● **Aufgabe**
Schreiben Sie aus dem Textauszug über Graspapier einen Abschnitt wortgetreu ab. Beginnen Sie bei den Worten „Die umweltfreundlichste Verpackung“ und hören Sie nach den Worten „Vorteile bringen kann.“ auf.

● **Textauszug**
---------------

Eine Idee für nachhaltige Verpackungen ist Graspapier. Wie der Name vermuten lässt, wird es aus Grasfasern hergestellt – deren Anteil am Endprodukt beträgt bis zu 50 Prozent. Vereinfacht erklärt wird dafür Heu gereinigt, in Fasern geschnitten, gemahlen und dadurch die Faser separiert – ein rein mechanischer Vorgang ohne chemische Aufbereitung.

Uwe D’Agnone ist Geschäftsführer der Creapaper GmbH. Er hat das Graspapier erfunden und ist von seinem Produkt überzeugt: „Für eine Tonne herkömmlicher Fasern benötigt man etwa drei Tonnen Holz. Um die Fasern dann zu separieren braucht man enorm viel Wasser und Energie, außerdem ist ein chemischer Vorgang nötig. Im Gegensatz dazu kann die Grasfaser ohne chemischen Prozess hergestellt werden und besteht zudem aus einem lokalen Rohstoff, der überall wächst“. Insgesamt spare man so 75 Prozent Emissionen gegenüber herkömmlichen Rohstoffen zur Papierherstellung, sagt D’Agnone. Zudem könne man die Faserstoffe für die Herstellung sämtlicher Papierprodukte verwenden.

D'Agnone erzählt, dass er derzeit viele Graspapiererzeugnisse an Supermarktketten, da die durch das neue Verpackungsgesetz bald viele Plastiktüten nicht mehr verwenden dürfen. Das Verbot von Einwegplastik beflügelt das Graspapiergeschäft mit Strohhalmen, Tellern oder Kaffebechern zusätzlich. Auch als Karton-Alternative für den Versandhandel will D'Argogne seine Erfindung positionieren: „Aktuell sind schon einige Versandhändler Kunden bei uns – die Branche passt zu uns wie gemalt.“ Einen Markt mit derart hohem Verbrauch zu bedienen, würde die Firma ihrem Ziel näherbringen, die Nachhaltigkeit im Papiersektor durch ihr Produkt zu verbessern.

Die umweltfreundlichste Verpackung zu finden, ist schwierig

Aber ist Graspapier wirklich so ökologisch korrekt? Nicolas Fuchshofen ist wissenschaftlicher Mitarbeiter am Internationalen Zentrum für Nachhaltige Entwicklung (IZNE) der Hochschule Bonn-Rhein-Sieg. Er hat an einer Studie mitgearbeitet, die untersucht, inwieweit der Einsatz von Graspellets statt entsprechender Anteile an Frischfasern oder Altpapierstoff ökologische Vorteile bringen kann.

---------------

● **Bereitgestelltes Material**

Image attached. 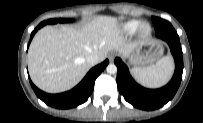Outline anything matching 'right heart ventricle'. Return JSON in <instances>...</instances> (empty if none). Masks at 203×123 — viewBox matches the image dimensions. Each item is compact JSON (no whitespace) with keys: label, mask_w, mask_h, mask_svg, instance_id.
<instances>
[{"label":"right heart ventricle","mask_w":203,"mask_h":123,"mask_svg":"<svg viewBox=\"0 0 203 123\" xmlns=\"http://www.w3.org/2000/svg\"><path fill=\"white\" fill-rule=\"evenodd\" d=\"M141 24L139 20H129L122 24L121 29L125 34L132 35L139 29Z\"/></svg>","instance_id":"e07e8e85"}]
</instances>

---------------

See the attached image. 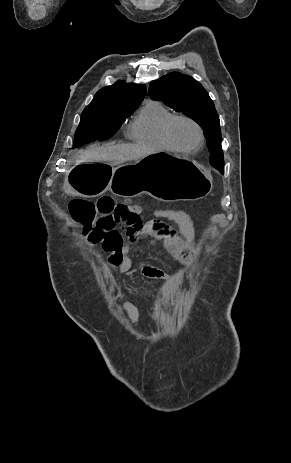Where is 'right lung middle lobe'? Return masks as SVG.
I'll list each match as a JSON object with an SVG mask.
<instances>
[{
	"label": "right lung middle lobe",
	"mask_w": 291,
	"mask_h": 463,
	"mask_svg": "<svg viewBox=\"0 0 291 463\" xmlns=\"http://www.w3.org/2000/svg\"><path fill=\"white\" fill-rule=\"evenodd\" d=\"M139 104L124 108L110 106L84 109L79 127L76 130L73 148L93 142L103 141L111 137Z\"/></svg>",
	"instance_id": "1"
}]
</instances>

---------------

● **Richtige Antwort**
Die umweltfreundlichste Verpackung zu finden, ist schwierig

Aber ist Graspapier wirklich so ökologisch korrekt? Nicolas Fuchshofen ist wissenschaftlicher Mitarbeiter am Internationalen Zentrum für Nachhaltige Entwicklung (IZNE) der Hochschule Bonn-Rhein-Sieg. Er hat an einer Studie mitgearbeitet, die untersucht, inwieweit der Einsatz von Graspellets statt entsprechender Anteile an Frischfasern oder Altpapierstoff ökologische Vorteile bringen kann.